With my alarm clock ringing in my ear, I forced one eye open then the other. I sat up, looked out the window, and saw nothing but darkness, snow, and wind. Not a good day to be outside. I sat there wondering if it would be worth my time to drive 40 minutes in the storm to the Buffalo Bill Reservoir in Cody, Wyoming to try to capture an image. I had told myself along time ago that the worst days can sometimes be the best days as a photographer. Just have to go for it. I put on two pairs of socks, long underwear, and all the other articles you can imagine to keep me warm (windy Wyoming is no joke), grabbed my camera equipment and headed to my car. I was greeted with sleet, wind, and frigid cold. As I headed down US Highway 14 from Powell to Cody, I noticed the ice building up on the roads. People were staying home today and I was heading to the lake to make photos! What is wrong with me.
As I pulled up to the reservoir, the frustration started to set in. The sky was completely covered with clouds. Not an ounce of sun was peaking in. I sat in the car wondering what to do next. I had already forced myself out of bed, put on all these clothes, and risked my life on the road. I better at least crawl out on the rocks and try to make an image.
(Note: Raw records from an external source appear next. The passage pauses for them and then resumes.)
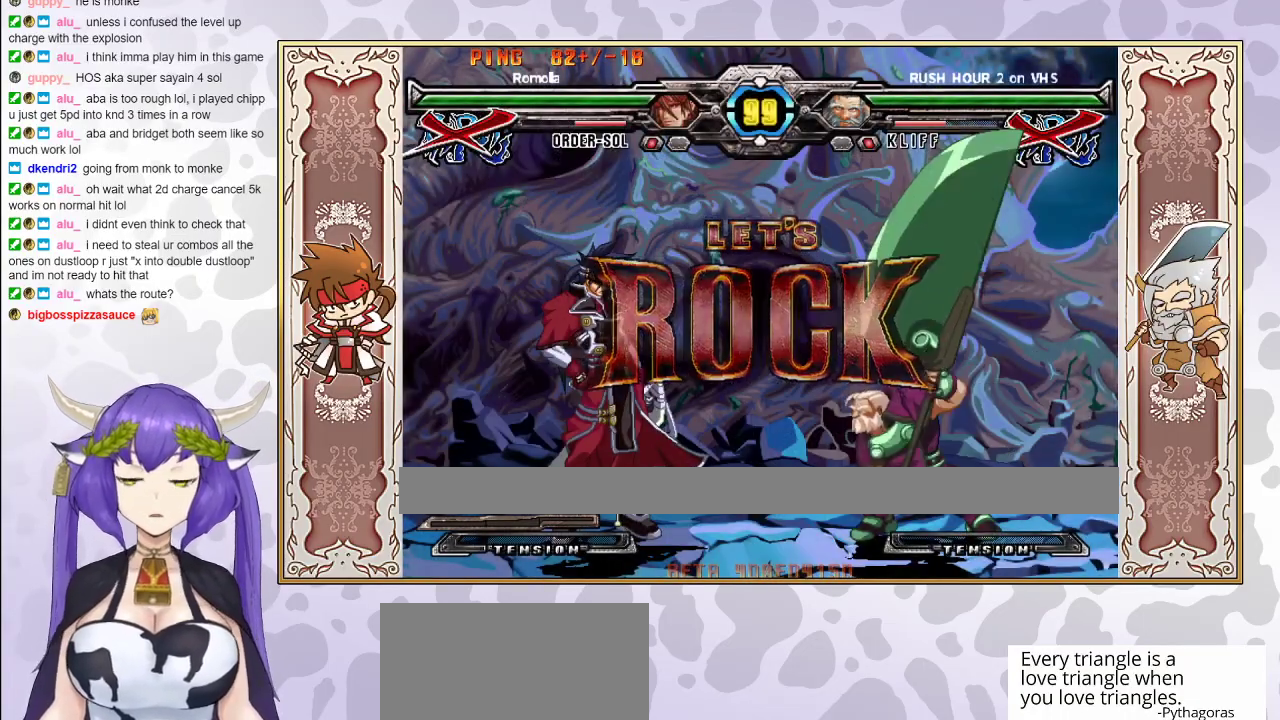
{"buttons": [], "events": [[50, "R1", "down"], [100, "R1", "up"], [167, "R1", "down"], [267, "R1", "up"], [350, "CIRCLE", "down"], [417, "CIRCLE", "up"]]}
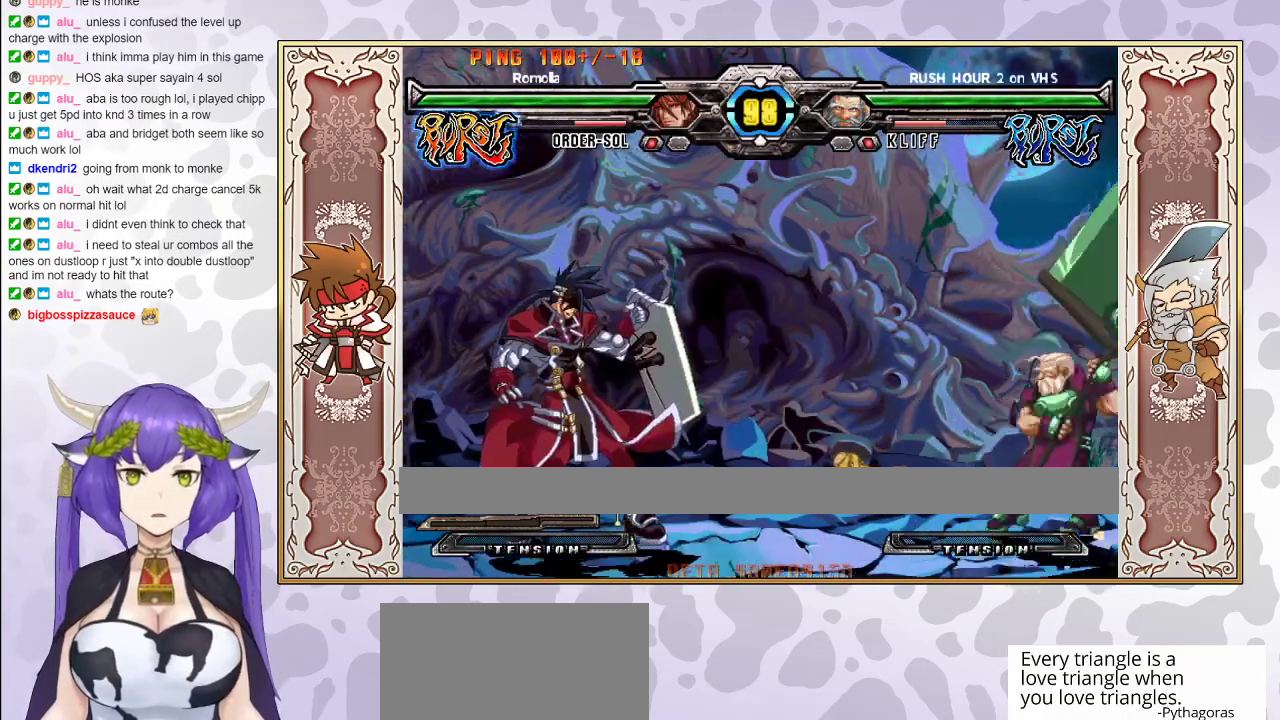
{"buttons": [], "events": []}
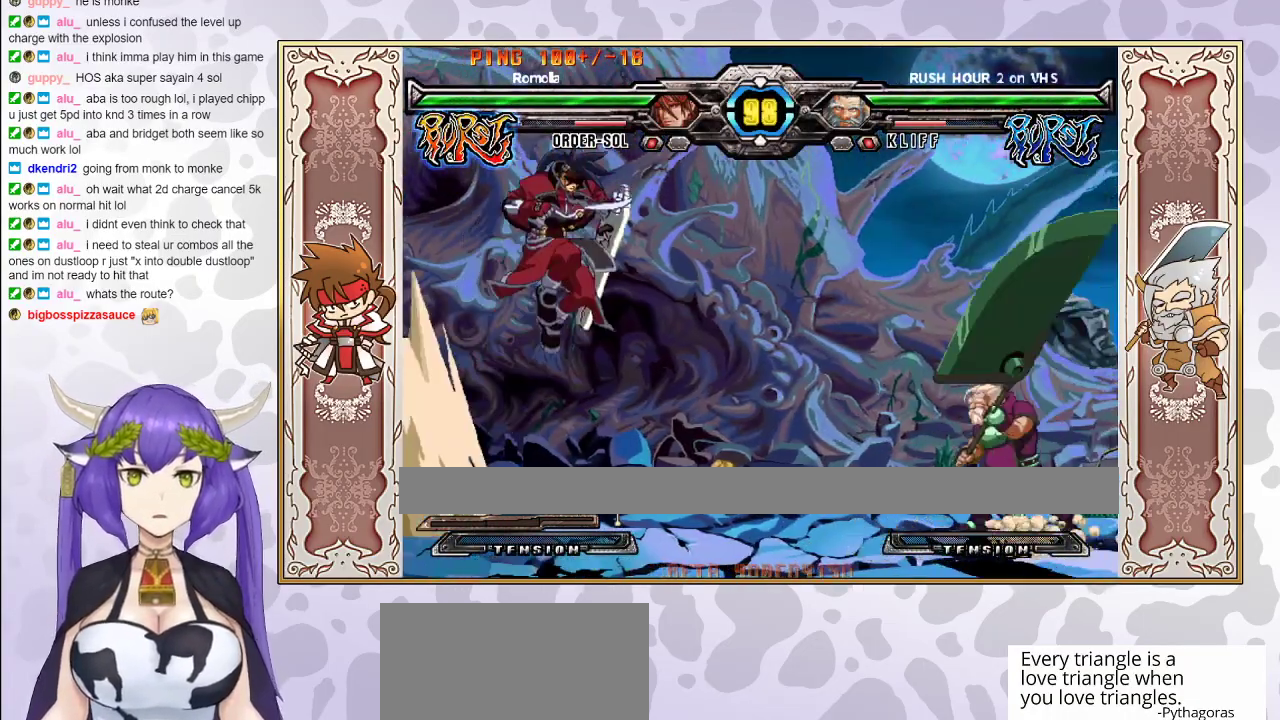
{"buttons": [], "events": []}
Down on the rocks now, I set up my tripod and camera and started clicking away. Everything was flat and uninspiring but then I saw something. I looked west towards the mountains and saw a break in the clouds. Not a big one but a break non the less. This could be my chance. I looked at my watch and saw that the sun had risen (although you couldn’t tell with the deep cloud cover). As the break in the clouds moved in front of my frame the rocks were lit up and I snapped 3 images. After that the clouds filled back in and the sun wasn’t seen again the rest of the day.